CAPITOLO XXVII - UNA VIA DI FUGA

Nello sterminato intrico di vicoli di Elea, Laura era riuscita a ricavarsi un buon punto di osservazione insieme con un gruppo di cittadini. Con meraviglia aveva ammirato il preannunziato drago: una lucertola alata dalle squame scarlatte, brillanti come una corazza di rubini alla luce del fuoco evocato dalle sue viscere. I suoi occhi d'un arancione simile alla viva fiamma, sarebbero brillati anche nella più fonda oscurità. I suoi artigli erano spade capaci di fendere la roccia, e la sua coda una frusta che non si limitava a ferire le carni, ma ne faceva una poltiglia truculenta.

Si sorprese nel costatare che riponeva tutte le proprie speranze nelle forze armate del Culto, gli inquisitori, che per così tanto tempo aveva rifuggito e disprezzato. Ma quando anche il paladino cadde e di lui non rimase che la sua spada incantata, l'anima della maegi si spezzò in un grido di terrore che non trovò il varco delle sue labbra. La disperazione serpeggiò come una peste fra le povera gente che la circondava: uomini e donne, giovani e anziani, tutti piangevano come infanti dinanzi alla paura. E come biasimarli? Il drago non era un essere compatibile con questo mondo, una singola creatura non avrebbe dovuto disporre di così tanto potere.

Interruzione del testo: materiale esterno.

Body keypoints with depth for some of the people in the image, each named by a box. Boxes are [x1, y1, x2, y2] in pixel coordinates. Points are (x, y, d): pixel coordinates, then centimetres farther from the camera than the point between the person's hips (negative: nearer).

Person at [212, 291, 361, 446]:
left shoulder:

La maegi scambiò una rapida occhiata con la bambina, la sua impassibilità la confortò, ridandole uno sprazzo di quiete e autocontrollo in quell'infelice scenario. Aveva lasciato morire uomini, donne e bambini sotto le mura di Elea, la cosa non si sarebbe ripetuta: non di nuovo, non questa volta!
«Mantenete la calma» ordinò, levando la sua voce su tutte le altre. E tutti la guardarono come se d'improvviso si fosse riaccesa una fiaccola di speranza «Lasciarci prendere dal panico adesso, vuol dire mettere la firma sulla nostra sentenza di morte».

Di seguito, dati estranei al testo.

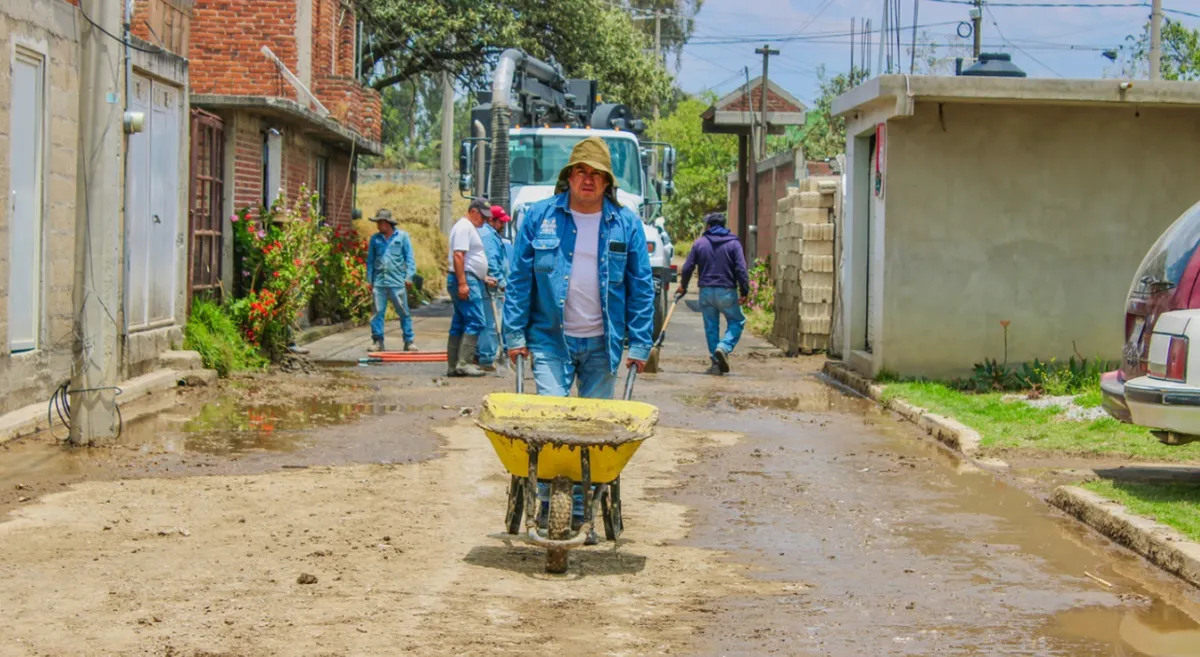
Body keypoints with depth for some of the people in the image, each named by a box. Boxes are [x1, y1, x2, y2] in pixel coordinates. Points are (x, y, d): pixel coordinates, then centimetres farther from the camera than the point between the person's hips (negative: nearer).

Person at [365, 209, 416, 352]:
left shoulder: (402, 236, 4)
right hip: (379, 281, 2)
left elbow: (409, 258, 4)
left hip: (397, 281, -2)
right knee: (378, 312, 1)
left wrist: (409, 277, -4)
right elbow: (370, 260, 14)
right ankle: (378, 341, 8)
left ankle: (408, 341, 5)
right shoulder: (375, 238, 11)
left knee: (404, 312, 1)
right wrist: (369, 280, 9)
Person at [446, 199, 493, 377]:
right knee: (475, 322, -13)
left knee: (460, 324, 10)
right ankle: (463, 363, -16)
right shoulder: (464, 227, -10)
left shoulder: (470, 228, 23)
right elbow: (458, 255, -20)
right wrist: (462, 283, -25)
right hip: (465, 281, -11)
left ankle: (453, 365, 11)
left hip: (470, 281, 11)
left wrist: (483, 277, 27)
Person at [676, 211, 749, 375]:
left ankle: (716, 362, 8)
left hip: (706, 291, 2)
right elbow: (741, 270, -9)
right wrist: (744, 291, -5)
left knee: (711, 327, 10)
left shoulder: (700, 243, 4)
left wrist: (683, 286, 20)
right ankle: (723, 348, -14)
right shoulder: (733, 243, -1)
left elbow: (688, 268, 5)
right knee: (736, 322, 11)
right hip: (727, 291, -2)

«Siamo già morti!» vociò un uomo, con macchie bianche su tutti i suoi abiti.
«No, non se riusciamo a lasciare la città prima che il drago la rada al suolo. C'è qualche passaggio che porti oltre le mura a partire gli ingressi principali?».
Una donna vestita con abiti di cuoio e il cipiglio piuttosto losco, prese parola, pur con un certa reticenza «Ce n'è uno alla locanda della Posterra attraverso una botola alle spalle dell'edificio, ma possono passare due, forse tre persone per volta».
«Cosa?! E tu l'hai tenuto per te! Razza di sguald-» fece per dire un uomo con una casacca di seta verde.
«Adesso non è il momento di accapigliarci gli uni con gli altri!» lo interruppe Laura, irritata «Ora andiamo, dobbiamo sbrigarci».
L'uomo lo fissò con aria disgustata, ma ciò nonostante la seguì.

La strigoi fece strada attraverso le vie e i viottoli che parevano ripetersi sempre identici a sé stessi di volta in volta. Nei rari momenti in cui si apriva un piccolo spiraglio fra gli edifici, Laura vide il drago con un'ala offesa abbattere, torre dopo torre, il castello degli Orimberga, mentre intorno a lei la notte risuonava dei corni di guerra al di là delle mura.